こころの法話集079
お話079
熱中しても周囲に目
芦原町轟木・浄光寺 高木正之
自己を見つめる
プロ野球の試合を見るのは、大変楽しいものです。とりわけ、伝統の巨人対阪神戦などは、ついわれを忘れて熱が入ってしまいます。特に、激しい試合展開の時など、エキサイトするあまり、ファン同士の乱闘騒ぎが起こったり、また選手同士がきわどいプレーの判定をめぐって、激しく抗議し合うためにせっかくのいい試合も、水をさされて、つまらなくなってしまうこどがあります。

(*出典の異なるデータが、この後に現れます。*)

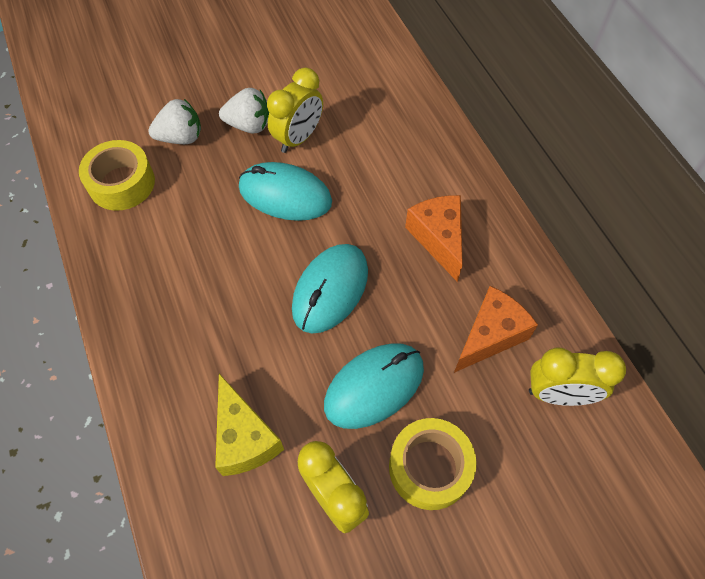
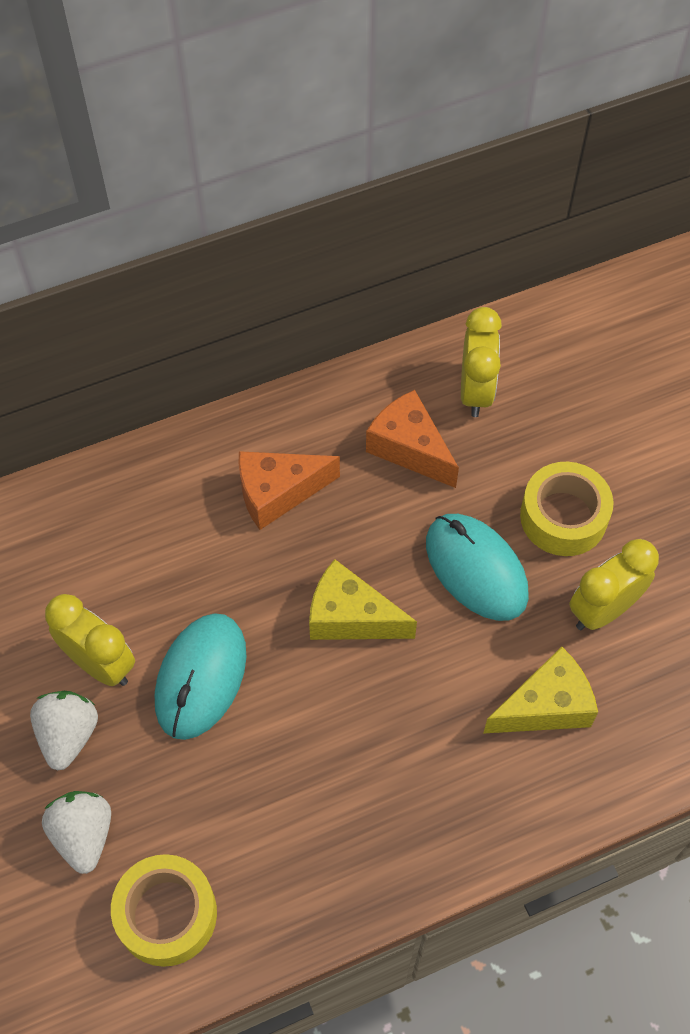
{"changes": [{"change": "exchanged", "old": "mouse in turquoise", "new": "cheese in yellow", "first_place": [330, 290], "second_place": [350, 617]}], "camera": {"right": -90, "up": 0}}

私たちは、何かに熱中すると、つい周りを見ることを忘れ、その事だけしか目に入らなくなってしまいがちです。物事に熱中するには結構ですが、あまり熱中しすぎて、本質を忘れてしまっては、何もなりません。
宗教心にも、同じことが言えるのではないでしょうか。人間の体温は平熱が三六度五分です。もし、それより高い熱で、仮に四〇度あったとすればどうでしょう。これも、やはりどこか体の具合が悪いということになるでしょう。やはり、人間というのは、平熱の三六度五分を保っているから健康なのです。それと同じように、宗教心も、あまりかっかとなって、自分の周りを見る目を忘れてしまうと、これは病気です。その反対に、全く無関心というのも、やはり、どこか心の中で冷たい風が吹くのではないでしょうか。
親鸞聖人は、書物の中に「ヒソカニ オモンミレバ」と言われているように、決して熱病のごとく燃えさかる思いで法を説かれたのではないです。常に静かに自分を見つめながら、心を穏やかに保って、皆々に法を説かれたのだと思います。私たちも日々を振り返って、少しの時間でも、もう一度自己を静かに見つめる時を持ちたいものです。